September through May offers a variety of natural
splendors, from lush temperate river valleys with
screeching langur to spectacular old growth forest
and glacial-craved cliffs rimmed by snow-covered
peaks. The weather is also relatively dry except
January-February when one may come across snow.
Autumn is the best time to visit the Park. By
April bursts of red, pink, and while rhododendrons
stretch into towering canopies of fir and oak
forests. Advent of warm weather makes the Yak
and Chauri herds ascend to higher elevation, making
occasional camps in the pasturelands, to follow
years of tradition. From June to August, skies
are heavy with monsoon rains. During August, a
lively festival at Gosaikunda Lake attracts thousands
of Hindu pilgrims and September witnesses spectacular
display of wild flowers, while livestock herds,
once again, return to lower pastures.
Three main trek routes; 1) Langtang Valley, 2)
Helambu and 3) Gosaikunda Lake cover much of the
Langtang National park and the southern Helambu
region. Langtang and Helambu regions are connected
through Lauribina La. All routes have the facilities
of locally operated hotel/lodge, teahouse, and
campgrounds for groups. The park offers a choice
of moderate to more difficult hiking with duration
ranging from 3 days to 3 weeks.

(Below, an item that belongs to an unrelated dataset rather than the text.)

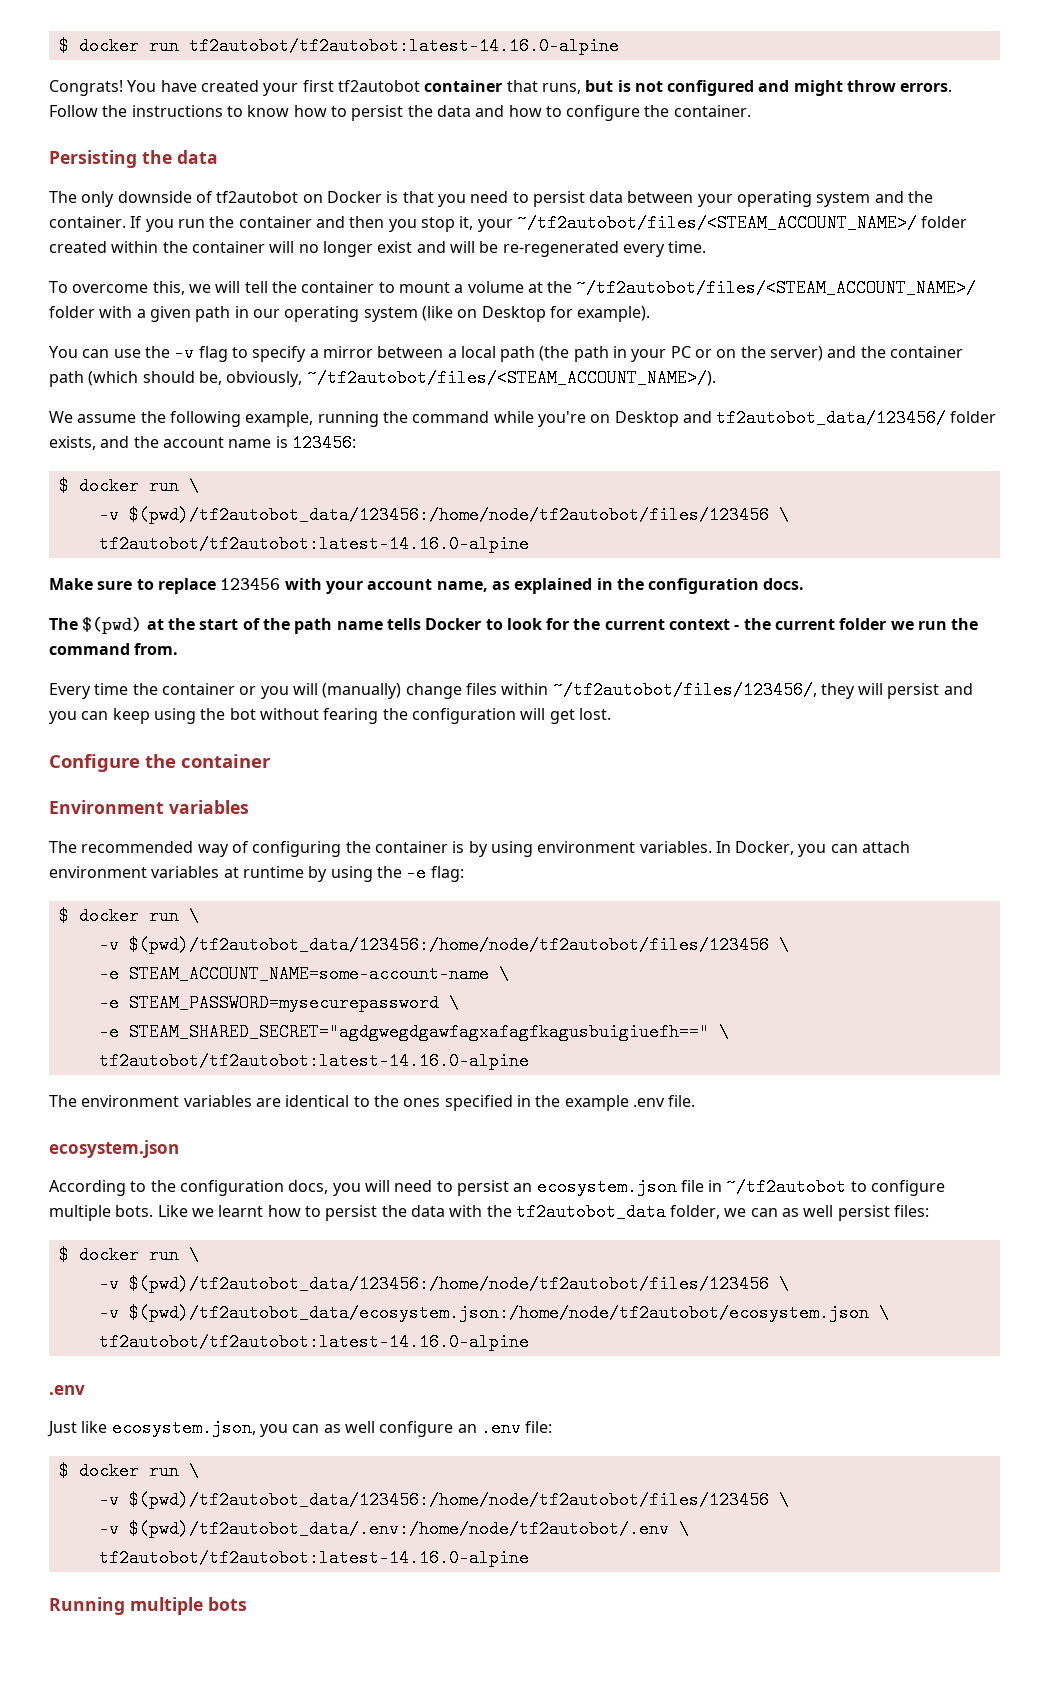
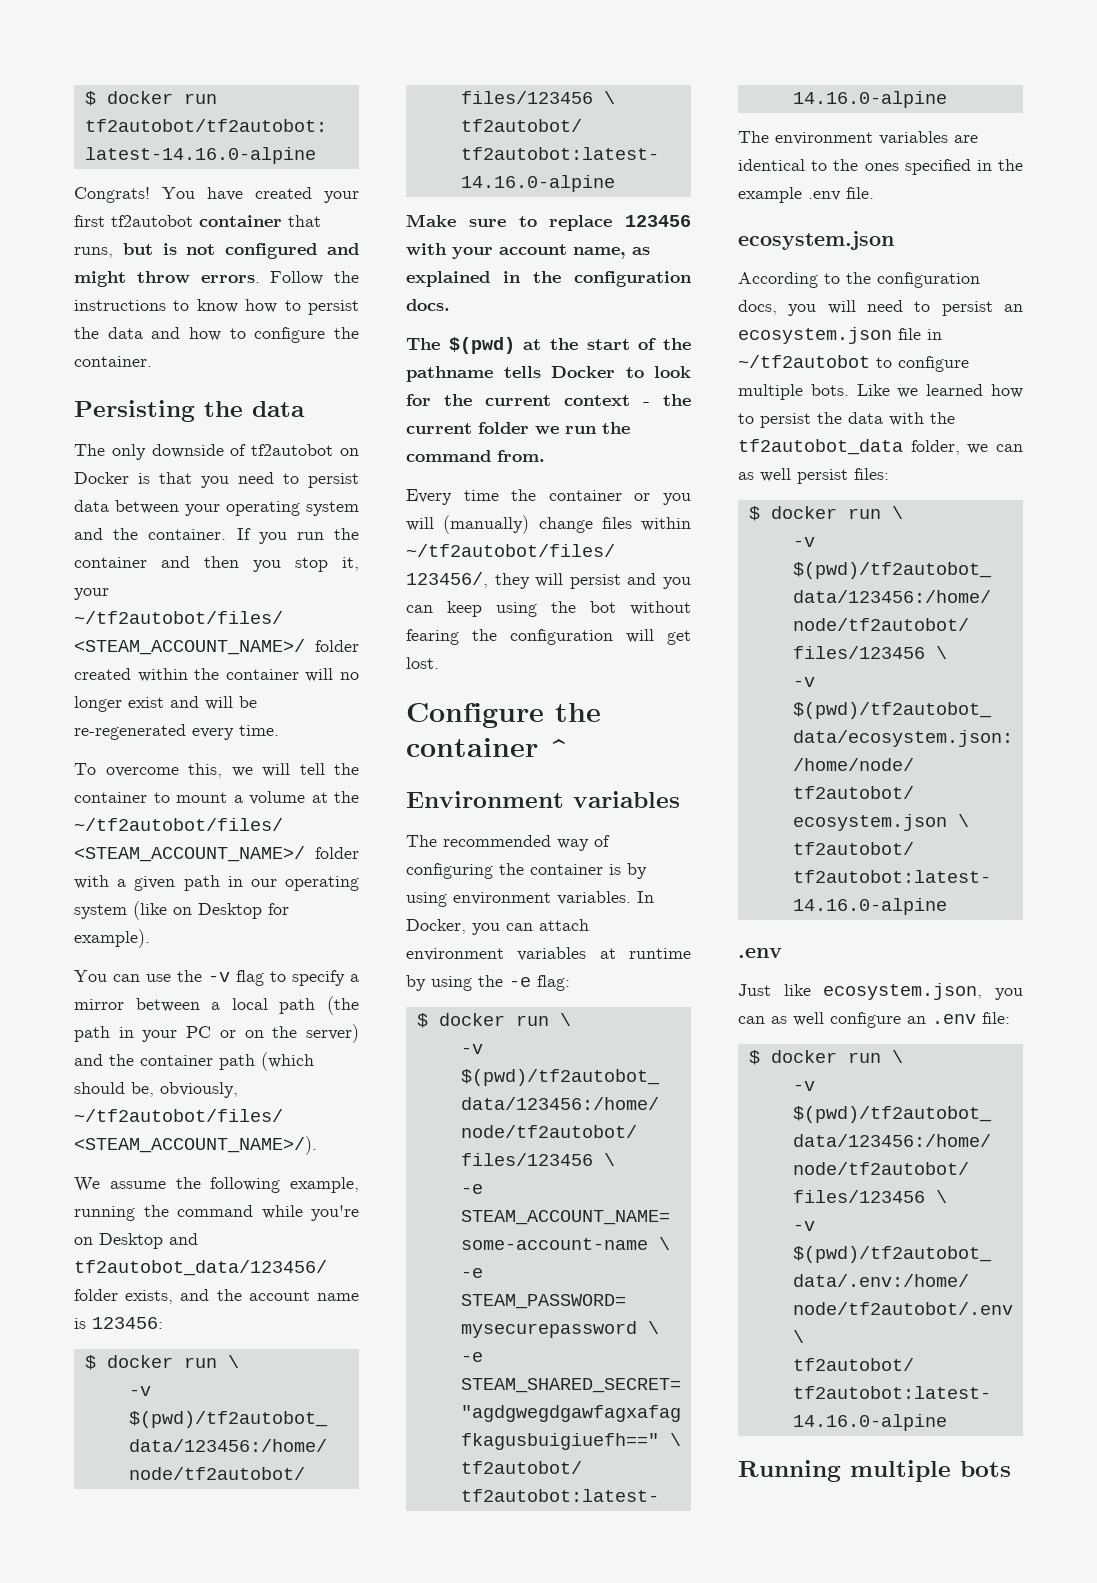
[294,618,383,634] path name -> [406,366,493,382] pathname
(271, 761) none -> [549,739,569,757] ^
[218,1205,264,1217] learnt -> [926,384,984,396] learned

Lodges operate
year round except during the peak winter when
the trails are blocked.
Trekkers who take
extra time to explore trailside wilderness (e.g.
near Ghora Tabela and Kyanjin) hill top view point
(Kyanjin), and cultural sites (notably in Langtang
village and Melamchighyang. Tarkeghayang and Shemathang)
will be well rewarded. One has to be self sustaining
to venture remote areas of the Park such as Panch
Pokhari (five lakes), east of Helambu, the toe
of Langshisa glacier, and upper level valley from
Kyanjin: and over the challenging Ganja La pass
in upper Langtang Valley.
High altitude Sickness (HAS) can be life threatening
if elevation is gained too rapidly without proper
acclimatization. Medical doctors advise against
ascending more than 400m a day once above 3000m
elevations. Alternatively, one can spend an extra
night at 3000m and 3500m before ascending higher.
Over exertion and
dehydration contribute to HAS. Drink at least
3-4 litters of water everyday besides tea and
coffee which act as diuretics. Watch the health
of your companions and porters. Symptoms of HAS
are headache, dizziness, trouble in breathing
and sleeping, loss of appetite, nausea and general
fatigue. If someone develops HAS symptoms, take
the person to lower elevation immediately.
trails are rocky and slippery after rain or frost.
Watch out for falling rocks while crossing landslides
but do not stop. Never hike alone. Hiring local
guides is strongly recommended on Ganja La (5120m)
trek and on Lauribina La (4600m) during winter.
Carrying a comprehensive first-aid kit is advisable
as there are no medical facilities out of Dhunche.
Telephone facilities are available at Singh Gompa
and at major settlements in Helambu.